Negotiation is hard. Negotiation with opponents from different cultures is very hard. Based on my own experience and all the anecdotes I gathered over the years, negotiation with the Chinese is very, very hard.
Robert Cain of Pacific Bridge Pictures is a producer and entertainment industry consultant who has been doing business in China since 1987. I enjoyed his post How to Deal With Classic Chinese Negotiating Tactics. Cain first summarizes key learnings he drew from an article by attorney Steve Dickinson, then adds his own experience on the subject.
“When faced with the difficulties of language and cultural barriers, we sometimes forget ourselves and allow for tactics and behavior that we would never tolerate in our home territory. Bearing these simple rules in mind can help to reduce the frustration of a prolonged, seemingly unfair negotiation.”
Another great article on negotiating with the Chinese from Harvard Business Review is The Chinese Negotiation by John Graham and Mark Lam.
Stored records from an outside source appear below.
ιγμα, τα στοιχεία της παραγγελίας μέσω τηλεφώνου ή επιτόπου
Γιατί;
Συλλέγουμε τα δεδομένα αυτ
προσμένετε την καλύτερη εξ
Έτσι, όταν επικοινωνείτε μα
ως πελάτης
Graham and Lam talk about the four threads of Chinese culture that show through in negotiations and how the influence of these threads is present in the eight main Chinese negotiation elements. The stark contrast between American and Chinese negotiation philosophies and tactics is explained wonderfully with many examples from real life.
“The challenge of mutual understanding is great; American and Chinese approaches often appear incompatible. All too often, Americans see Chinese negotiators as inefficient, indirect, and even dishonest, while the Chinese see American negotiators as aggressive, impersonal, and excitable. Such differences have deep cultural origins. Yet those who know how to navigate these differences can develop thriving, mutually profitable, and satisfying business relationships.”
After reading both articles, I can see once again that Turkey is truly where the East meets the West. Negotiation in Turkey, just like the rest of the culture, is a mixture of Eastern (Chinese) and Western (American) elements. An excerpt from the book “Negotiating International Business – The Negotiator’s Reference Guide to 50 Countries Around the World” by Lothar Katz does a pretty good job of explaining how. It is mostly accurate and very entertaining to read. My favorite part?
“Most Turks enjoy bargaining and haggling. They expect to do a lot of it during a negotiation and may be seriously offended if you refuse to play along. The bargaining exchange of negotiation can be very extensive.”
Ah, haggling. One of our favorite pastimes indeed!